Insgelijks werd Daniël door God gebruikt om de uitlegging van Nebukadnezars dromen bekend te maken. Nadat Daniël eerst tot God had gebeden om hem het geheim te doen begrijpen en hij in een nachtvisioen het antwoord had ontvangen, werd hij voor de koning gebracht om de droom, die de koning vergeten was, in diens herinnering terug te brengen en vervolgens de uitlegging te verschaffen (Da 2:14-26). In zijn inleiding herinnerde Daniël de koning eraan dat niemand van zijn wijzen, bezweerders, magie-beoefenende priesters en astrologen in staat was de droom uit te leggen. „Nochtans”, vervolgde Daniël, „bestaat er een God in de hemel die een Onthuller van geheimen is, . . . wat mij aangaat, niet door enige wijsheid die in mij is meer dan in enige andere levenden, wordt dit geheim aan mij geopenbaard, behalve met de bedoeling dat de uitlegging aan de koning zelf bekendgemaakt mag worden.” — Da 2:27-30.

Bij een tweede gelegenheid, toen de magie-beoefenende priesters, bezweerders, Chaldeeën en astrologen geen van allen in staat waren de droom van de koning betreffende de grote boom die werd omgehakt, uit te leggen, werd Daniël opnieuw geroepen. Ook in dit geval werd beklemtoond dat de profetie van God afkomstig was. In feitelijke erkenning hiervan zei de koning tot Daniël: „Ikzelf weet heel goed dat de geest van de heilige goden in u is”, en: „Gij zijt bekwaam, omdat de geest van heilige goden in u is.” — Da 4:4-18, 24.

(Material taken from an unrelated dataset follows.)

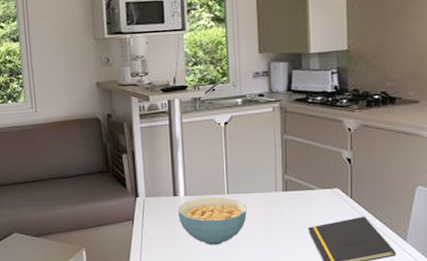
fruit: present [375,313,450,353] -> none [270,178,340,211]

Jaren later, in de nacht waarin Babylon voor de Meden en Perzen viel, werd deze bejaarde dienstknecht van Jehovah, Daniël, nogmaals geroepen om een van God afkomstige boodschap aan een koning uit te leggen. Deze keer had een geheimzinnige hand tijdens Belsazars feestmaal de woorden MENE, MENE, TEKEL, PARSIN op de wand van het paleis geschreven. Niemand van Babylons wijzen bleek in staat te zijn het raadselachtige schrift uit te leggen. Toen herinnerde de koningin-moeder zich dat Daniël, „in wie de geest van heilige goden is” alsook „verlichting en inzicht en wijsheid gelijk de wijsheid van goden”, nog leefde. Daniël legde het geschrevene, dat in werkelijkheid een profetie was, uit en verheerlijkte Jehovah wederom als de God van ware profetieën. — Da 5:1, 5-28.